Der Jurist und Journalist Heribert Prantl
schrieb dazu in der Süddeutschen Zeitung: „Der inhaltlichen Prüfung jedes
Asylantrags soll ein Zulässigkeitsverfahren vorgeschaltet werden, in dem dann
in der Regel festgestellt wird, dass der Flüchtling überhaupt keinen Asylantrag
stellen darf. Es soll immer dann auf 'unzulässig' erkannt werden, wenn es
irgendeinen Staat in Heimatnähe des Flüchtlings gibt, der hierzulande als für
diesen Flüchtling sicher gehalten wird. In diesen 'Drittstaat' soll er
verbracht werden. Eine inhaltliche Prüfung des Asylantrags gibt es dann
nicht mehr (...) Deutschland übernimmt die
Führungsrolle bei der Durchsetzung dieser Zurückweisungspolitik.“
Auf die Problematik dieser Massenlager wurde
von Anfang an hingewiesen, nicht nur von Helferkreisen und Flüchtlingsräten,
sondern auch von den tatsächlich christlichen Teilen der CSU und von anderen
Bundesländern. Aber wie so oft geht Bayern auch in Sachen Ankerzentren
besonders scharf voran. Das zeigen auch die Vorfälle der letzten Monate, eine
Anhäufung von überzogenen und dubiosen Maßnahmen, wie im Fall Donauwörth, um
den es heute hier am Amtsgericht Augsburg geht. (* Anm. s. unten)
Agnes Andrae vom Bayerischen Flüchtlingsrat
brachte es auf den Punkt: „Massenlager und AnkER-Zentren scheinen sich immer
mehr zu einem rechtsfreien Raum zu entwickeln, in dem Sicherheitskräfte walten
können wie sie wollen und die Polizei in die Privatsphäre der Bewohner*innen
eindringt und wahllos Menschen inhaftiert“. Bayern geht Richtung rechts voran,
was Einschüchterung und Verhinderung von
Integration und Gewährleistung von humanen Bedingungen betrifft.

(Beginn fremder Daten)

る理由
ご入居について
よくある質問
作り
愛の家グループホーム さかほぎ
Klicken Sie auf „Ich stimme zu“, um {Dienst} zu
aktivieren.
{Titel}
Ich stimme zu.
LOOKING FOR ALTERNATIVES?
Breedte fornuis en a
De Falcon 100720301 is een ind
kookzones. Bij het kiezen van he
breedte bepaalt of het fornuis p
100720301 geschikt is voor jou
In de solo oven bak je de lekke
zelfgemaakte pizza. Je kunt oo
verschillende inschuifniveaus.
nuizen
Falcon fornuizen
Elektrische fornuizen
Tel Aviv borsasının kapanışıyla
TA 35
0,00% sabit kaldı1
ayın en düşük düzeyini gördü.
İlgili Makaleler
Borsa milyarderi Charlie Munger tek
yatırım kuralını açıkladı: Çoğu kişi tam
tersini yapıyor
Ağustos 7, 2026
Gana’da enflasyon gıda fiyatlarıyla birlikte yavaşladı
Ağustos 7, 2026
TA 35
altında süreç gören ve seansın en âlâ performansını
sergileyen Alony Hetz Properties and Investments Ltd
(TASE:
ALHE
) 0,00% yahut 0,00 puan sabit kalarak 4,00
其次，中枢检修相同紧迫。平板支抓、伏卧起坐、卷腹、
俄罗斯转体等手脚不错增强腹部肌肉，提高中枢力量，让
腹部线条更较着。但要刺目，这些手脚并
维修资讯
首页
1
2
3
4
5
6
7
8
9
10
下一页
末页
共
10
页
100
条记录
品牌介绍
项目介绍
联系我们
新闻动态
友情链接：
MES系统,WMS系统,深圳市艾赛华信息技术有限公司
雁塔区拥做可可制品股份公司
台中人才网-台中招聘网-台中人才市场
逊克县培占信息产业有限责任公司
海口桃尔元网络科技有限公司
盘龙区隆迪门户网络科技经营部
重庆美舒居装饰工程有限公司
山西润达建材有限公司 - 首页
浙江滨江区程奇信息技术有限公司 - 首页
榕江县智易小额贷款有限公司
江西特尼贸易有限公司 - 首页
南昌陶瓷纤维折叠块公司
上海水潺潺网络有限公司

Wer die Hoffnung hatte, nach den Wahlen in
Bayern würde sich in Sachen Asylpolitik irgendwas zum Besseren verändern,
konnte diese Hoffnung jetzt begraben. Die Koalitionsvereinbarungen von CSU und
Freien Wählern stehen für Repression, Lagerunterbringung, maximale
Reglementierung. Parole: Macht es Geflüchteten so schwer wie möglich. Diese
Freien Wähler sind nur eine neue
Abteilung der CSU und das bedeutet die Fortsetzung einer
menschenfeindlichen Asylpolitik.
Der Augsburger Oberbürgermeister gehört zur
CSU-Abteilung, die behauptet und glaubt, mit diesen Massenlagern auf
christliche Weise ihre Heimat zu schützen – der Augsburger Flüchtlingsrat hält
sich lieber an das Grundgesetz und sein Grundrecht auf Asyl: und fordert
deshalb die sofortige Schließung aller Ankerzentren genannten Massenlager.
(*) Am 14. März 2018 sollte ein Asylbewerber
aus der Unterkunft zur Abschiebung abgeholt werden. Nach Protesten kam es zu
einem massiven Polizeieinsatz. 27 Asylbewerber wurden wegen Beleidigung,
Widerstands, Landfriedensbruchs u.a. zu Geldstrafen verurteilt. Zwei von ihnen
erhoben Einspruch gegen die Strafbefehle über 800.- bzw. 900.- Euro. Ihre
Einsprüche wurden am 7.11. am Amtsgericht Augsburg abgelehnt, die
ursprünglichen Strafbefehle bestätigt.